La siccità è un problema la cui risoluzione è diventata prioritaria per l’Arcipelago a partire dal 2017, anno in cui è diventata sintomo evidente di un fenomeno climatologico molto preoccupante sia per l’agricoltura che per gli stessi abitanti delle isole; La Palma, nel tentativo di porvi rimedio, ha deciso la riapertura di una dozzina di pozzi abbandonati, in collaborazione con il Consejo Insular de Aguas e la Consejería de Aguas del Cabildo.
Il meccanismo utilizzato in questo progetto si concretizza in breve nel sostegno economico ai titolari dei pozzi, potenti risorse idriche, con un budget complessivo di 400.000 euro da utilizzarsi per la riabilitazione e la ristrutturazione dei preziosi siti ora abbandonati.
Dei 69 pozzi esistenti nella geografia insulare, 49 risultano infatti inattivi, soprattutto nelle regioni Est e Ovest di La Palma; il loro mancato utilizzo, oltre a concorrere nel depauperamento idrico dell’isola, ha provocato il deterioramento strutturale degli stessi che, in alcuni casi, risulta piuttosto grave.
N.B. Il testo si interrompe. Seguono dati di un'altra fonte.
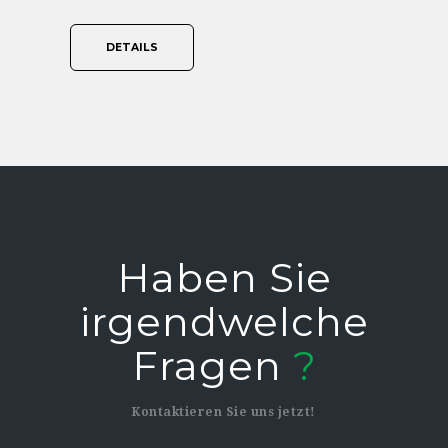
DETAILS
haben Sie
irgendwelche
Fragen
?
Kontaktieren Sie uns jetzt!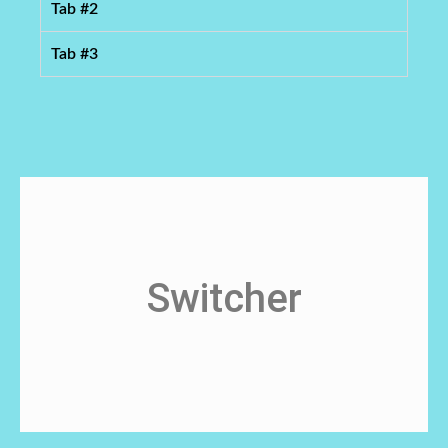
Tab #2
Tab #3
AKTUALNOŚCI
Switcher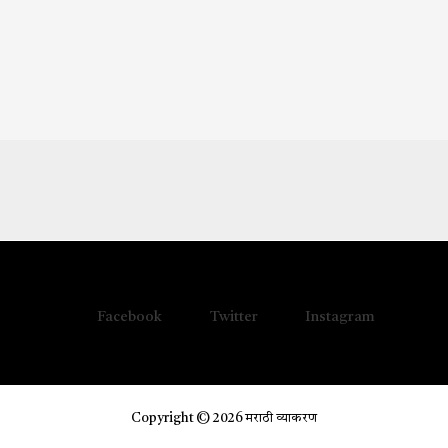
Facebook
Twitter
Instagram
Copyright © 2026 मराठी व्याकरण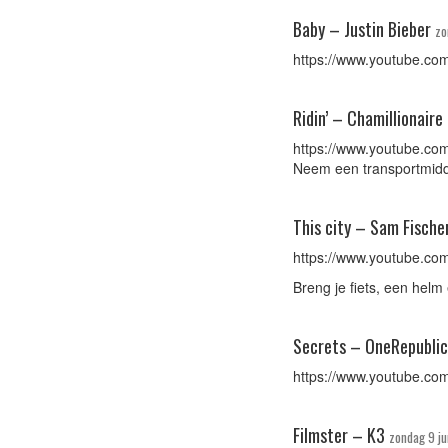
Baby – Justin Bieber
zo
https://www.youtube.co
Ridin’ – Chamillionaire
https://www.youtube.c
Neem een transportmiddel
This city – Sam Fische
https://www.youtube.c
Breng je fiets, een helm
Secrets – OneRepublic
https://www.youtube.
Filmster – K3
zondag 9 j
José Luis Perestelo, della Consejería de Aguas del Cabildo, sottolinea che pozzi come quelli esistenti nel Barranco de La Herradura, in Barlovento, o nel Barranco Galguén, a Tenagua o quelli de La Baja o di Amarvingos, sono tutte realtà da sfruttare e da far rientrare nel progetto pilota promosso dall’amministrazione che, precisa, interverrà economicamente ma solo su progetti di ristrutturazione presentati dai singoli proprietari.
La riapertura dei pozzi, afferma Perestelo, potrebbe risultare determinante nel contrastare la drammatica carenza di acqua che si riscontra sull’isola dove esistono 147 sorgenti, 69 pozzi dei quali 49 abbandonati e 169 gallerie di estrazione acqua, delle quali 60 asciutte.
Insomma, un patrimonio idrico non esiguo ma che, allo stato dei fatti, è come se non esistesse.